I don’t read parenting books. They simultaneously bore and annoy me, like watching the Canucks play in Boston. The last thing I want to do when I finally lasso my seven-year-old twins to their beds (besides watch Luongo let in another goal) is read Perfect Parenting for Dummies.
I already know I’m an idiot when it comes to parenting. I’m okay with that. So far, so are my kids, even though they are developing the ability to roll their eyes at a rather young age.
Whether or not I read parenting diatribes, I know my kids will end up in therapy some day. We all will.
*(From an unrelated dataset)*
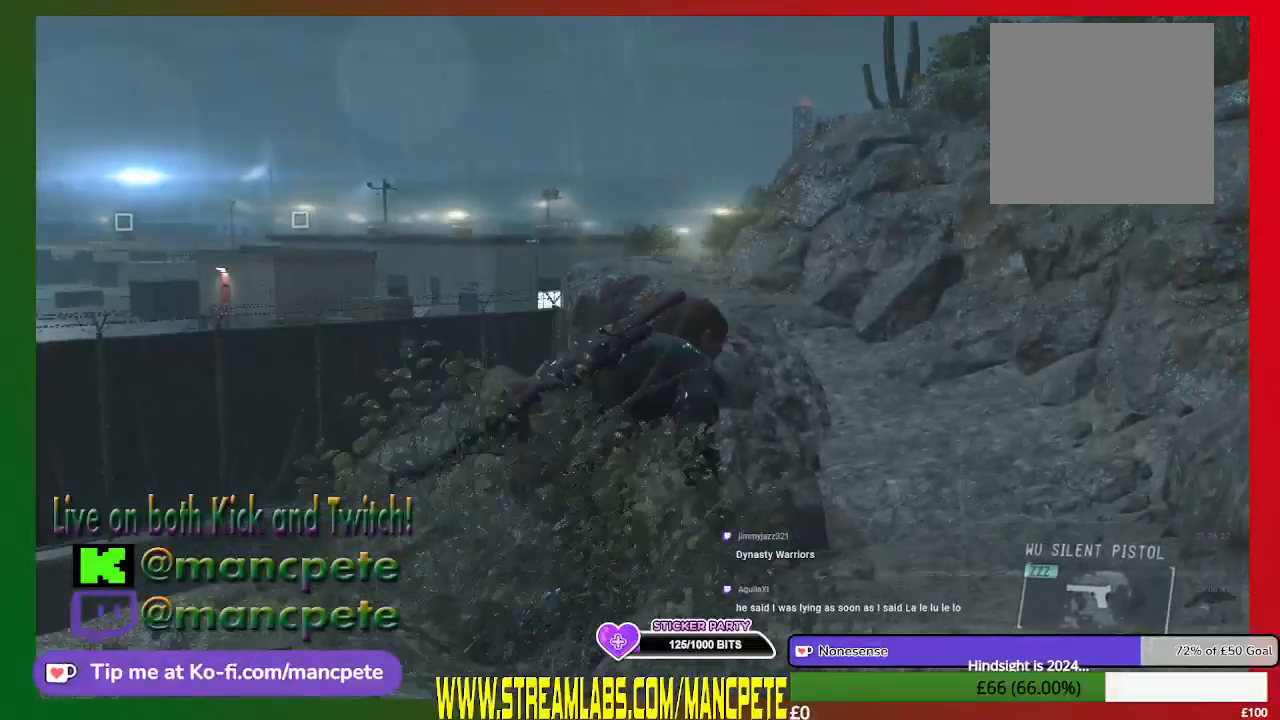
{"buttons": [], "left_stick": "up", "right_stick": "center", "events": [[67, "right_stick", "up-left"], [233, "right_stick", "center"]]}
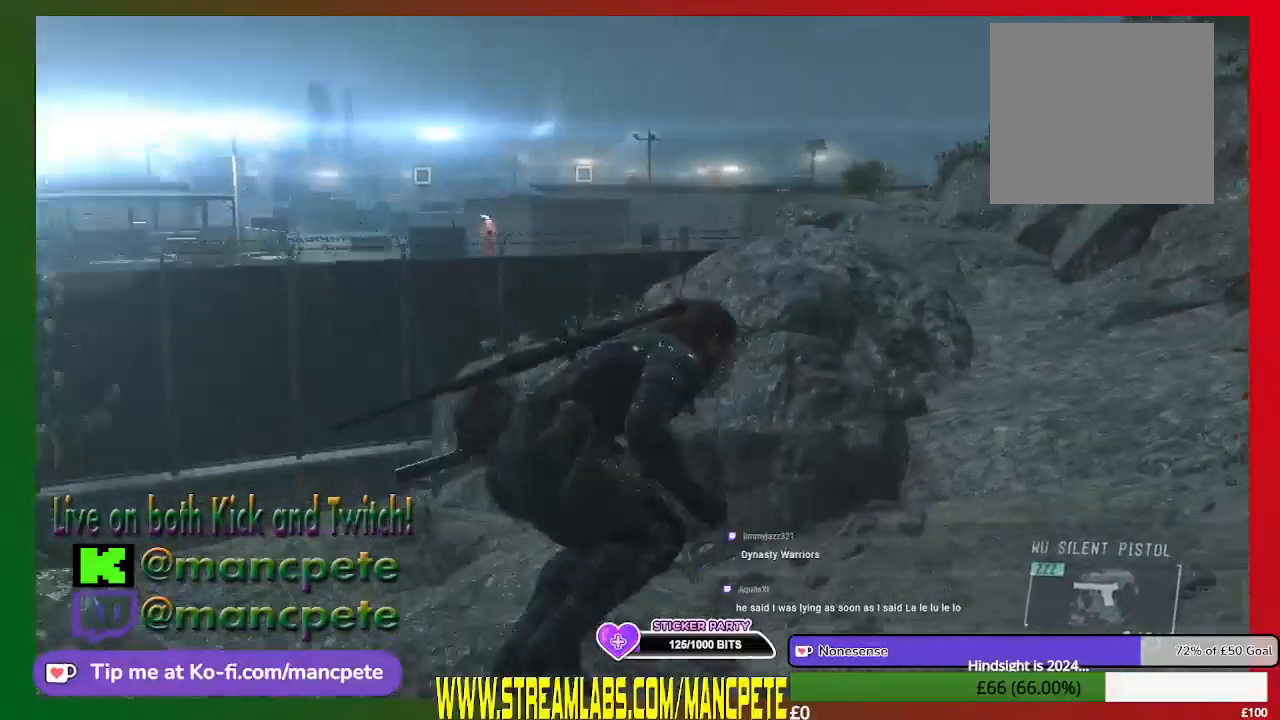
{"buttons": [], "left_stick": "up", "right_stick": "center", "events": []}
I’m just giving William and Vivian evidence.
Over the past week, I’ve used two parenting methods that are especially therapy-inducing:
1. Game Theory
Vivian: “Mom, will you play hide and seek with me?”
Me: “No thanks.”
Vivian: “Well what should I do then?”
Me: “Just play with your stuffed animals.”
Vivian, after a lengthy pause: “But I’ll know where I put them.”
She adds: “And they won’t search for me.”
Me: “Just try it, really.”
2. Bedtime Manipulation
Vivian, from bedroom: “Mom, can you come tuck us in?”
Me: “I already tucked you in.”
Vivian, plodding to see me, with William behind her: “Please, mom? We’re not tucked in now.”
Me: “That’s because you got out of bed to come tell me to tuck you in.”
William: “Come on, Mom. Please?”
Me: “I might miss the Canucks letting in another goal.”
Vivian and William roll their eyes, a skill I suspect they practiced in utero.
Me: “Wait. I have an idea.”
Me: “Why don’t you take turns tucking each other in?”
Vivian and William exchange glances, then look back at me.
Vivian: “Mom, that won’t work!”
Me: “Go on. Just try it.”
And another great pantomime begins, which leads to giggles as William and Vivian visualize the silliness of the never-ending tuck in.
I chuckle too.
You know my motto: if you can’t laugh at yourself, laugh at your kids.
What techniques have you used with children that may have them (or you) in therapy some day?
If you don’t have kids, what techniques would you suggest?